Gartner analysts said the data warehouse is set to remain a key component of the IT infrastructure and believe that, as the demand for business intelligence (BI) and the wider category of business analytics increases, optimisation, flexible designs and alternative strategies will become more important.
“The data warehouse remains one of the largest — if not the largest — information repository in the enterprise,” said Mark Beyer, research vice president at Gartner. “Only by being aware of the key market trends and how emerging technology solutions will blend with proven practices can the CIO avoid budget waste through ‘misdirection’ by the data warehouse management and delivery team.”
Gartner has identified nine key trends in the data warehousing market for 2011 through 2012:
Optimisation and performance
Advanced functionality for hardware management of input/output (I/O), disk storage and CPU/memory balancing are now included almost as a matter of course in data-warehouse-capable platforms. Some new entrants are focusing on optimisation as a differentiator and nearly every data warehouse vendor is now addressing the issue of optimising storage for the warehouse via compression and usage-based data placement strategies. Vendors are also expending great effort differentiating their products on performance claims and technology, in ways that are not necessarily significant to the use case.
Data warehouse appliances
Although there are many reasons why organisations consider buying an appliance, the main reason is simplicity. The vendor builds and certifies the configuration, balancing hardware, software and services for a predictable performance. The appliance is delivered complete and installs rapidly. If there are any problems, a single call to the appliance vendor is the first course of action. There is a secondary effect as well, in that appliances can speed delivery by avoiding time-consuming hardware balancing.
The intensive POC
During 2010, most organisations heeded Gartner’s advice to perform a proof of concept (POC) with a “shortlist” of vendors during the selection phase of the data warehouse database management system (DBMS). Gartner recommends that POCs use as much real source-system extracted data (SSED) from the operational systems as possible, while performing the POC with as many users as possible, creating a data warehouse workload that approaches that of the environment to be used in production.
Data warehouse mixed workloads
There are six workloads that are delivered by the data warehouse platform: bulk/batch load, basic reporting, basic online analytical processing (OLAP), real-time/continuous load, data mining and operational BI. Warehouses delivering all six workloads need to be assessed for predictability of mixed workload performance as failing to plan for mixed workloads will lead to increased administration costs over time, as volume and additional workloads are added, potentially leading to major sustainability issues.
The resurgence of data marts
A data mart is defined as an application-specific analytic repository of any size, normally with a specific, smaller group of users than a data warehouse. Data marts can be used to optimize the data warehouse by offloading part of the workload to the data mart, returning greater performance to the warehousing environment.
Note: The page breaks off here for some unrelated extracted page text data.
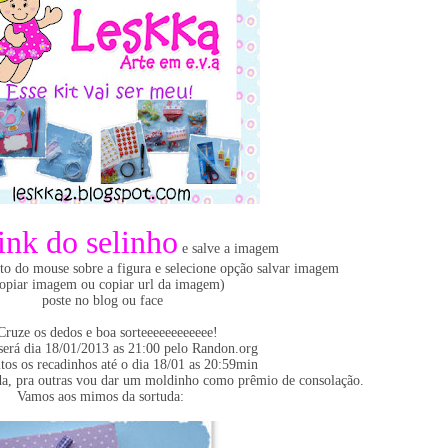
ink do selinho
e salve a imagem
ito do mouse sobre a figura e selecione opção salvar imagem
opiar imagem ou copiar url da imagem)
poste no blog ou face
Cruze os dedos e boa sorteeeeeeeeeeee!
 será dia 18/01/2013 as 21:00 pelo Randon.org
tos os recadinhos até o dia 18/01 as 20:59min
a, pra outras vou dar um moldinho como prêmio de consolação.
Vamos aos mimos da sortuda:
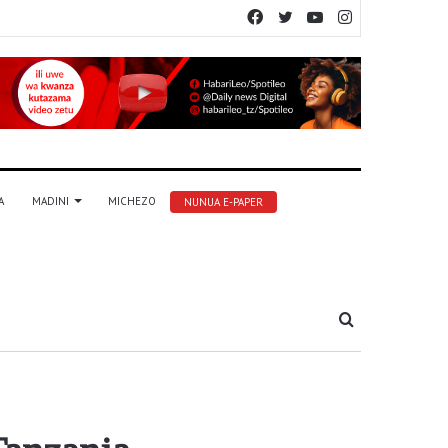
Facebook
Twitter
YouTube
Instagram
A
MADINI
MICHEZO
NUNUA E-PAPER
Tafuta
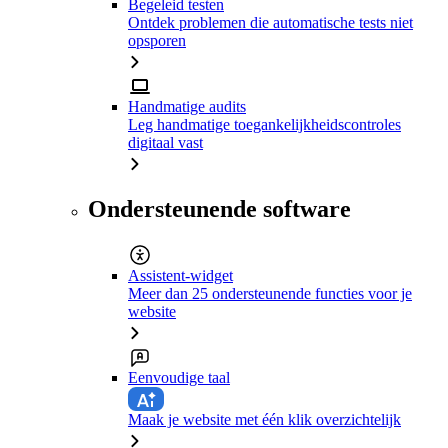
Begeleid testen
Ontdek problemen die automatische tests niet
opsporen
Handmatige audits
Leg handmatige toegankelijkheidscontroles
digitaal vast
Ondersteunende software
Assistent-widget
Meer dan 25 ondersteunende functies voor je
website
Eenvoudige taal
Maak je website met één klik overzichtelijk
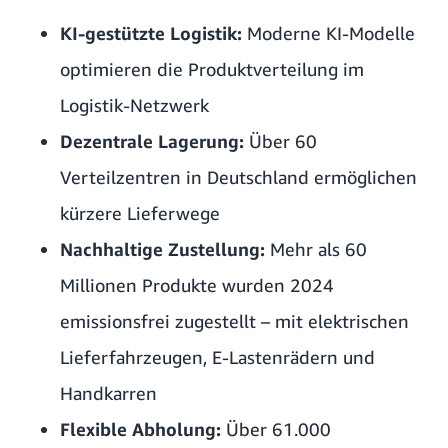
KI-gestützte Logistik:
Moderne KI-Modelle
optimieren die Produktverteilung im
Logistik-Netzwerk
Dezentrale Lagerung:
Über 60
Verteilzentren in Deutschland ermöglichen
kürzere Lieferwege
Nachhaltige Zustellung:
Mehr als 60
Millionen Produkte wurden 2024
emissionsfrei zugestellt – mit elektrischen
Lieferfahrzeugen, E-Lastenrädern und
Handkarren
Flexible Abholung:
Über 61.000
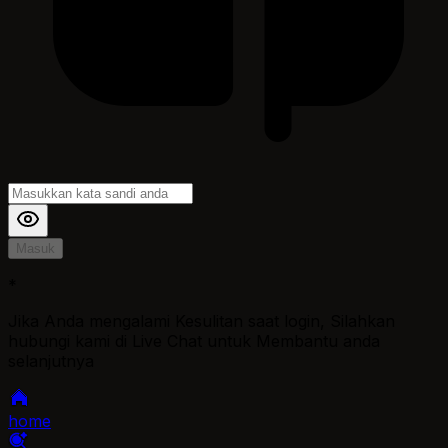
Masuk
*
Jika Anda mengalami Kesulitan saat login, Silahkan
hubungi kami di Live Chat untuk Membantu anda
selanjutnya
home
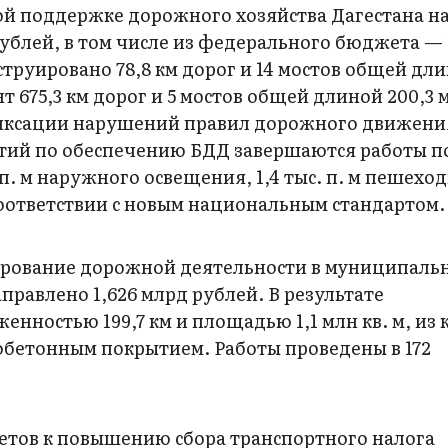
ой поддержке дорожного хозяйства Дагестана на
ублей, в том числе из федерального бюджета — 1
струировано 78,8 км дорог и 14 мостов общей дли
 675,3 км дорог и 5 мостов общей длиной 200,3 м
иксации нарушений правил дорожного движени
ятий по обеспечению БДД завершаются работы п
. п. м наружного освещения, 1,4 тыс. п. м пешехо
соответствии с новым национальным стандартом.
ирование дорожной деятельности в муниципаль
правлено 1,626 млрд рублей. В результате
нностью 199,7 км и площадью 1,1 млн кв. м, из
обетонным покрытием. Работы проведены в 172
тов к повышению сбора транспортного налога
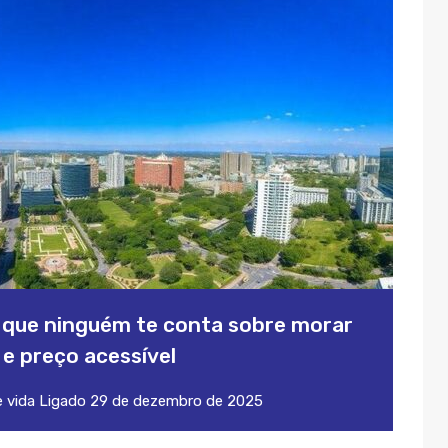
o que ninguém te conta sobre morar
e preço acessível
 vida
Ligado
29 de dezembro de 2025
Column-store DBMSs generally exhibit faster query response than traditional, row-based systems and can serve as excellent data mart platforms, and even as a main data warehouse platform. Gartner foresees several vendors changing the pricing model for the software from a more traditional per-user or per-core model to a price based on the volume of data loaded into the database.
In-memory DMBS (IMDBMS) technologies exhibit extremely fast query response and data commit times and introduce a higher probability that analytics and transactional systems can share the same database. Analytic data models, master data approaches and data services within a middle tier will begin to emerge as the dominant approach, forcing more traditional row-based vendors to adapt to column approaches and in-memory simultaneously. BI solutions will emerge sooner rather than later, and these will leverage IMDBMSs with superior-performing products and will quickly become acquisition targets for megavendors.
Data warehouse as a service and cloud
In 2011, data warehouse as a service comes in two “flavours” — software as a service (SaaS) and outsourced data warehouses. Data warehouse in the cloud is primarily an infrastructure design option as a data model must still be developed, an integration strategy must be deployed and BI user access must be enabled and managed. Private clouds are an emerging infrastructure design choice for some organizations in supporting their data warehouse and analytics.
Using an open-source DBMS to deploy the data warehouse
Open-source DBMSs are still being used in both experimental and more formalised approaches. At this point, open-source warehouses are rare and usually smaller than traditional ones and also generally require a more manual level of support. However, some solutions are optimized specifically for data warehousing.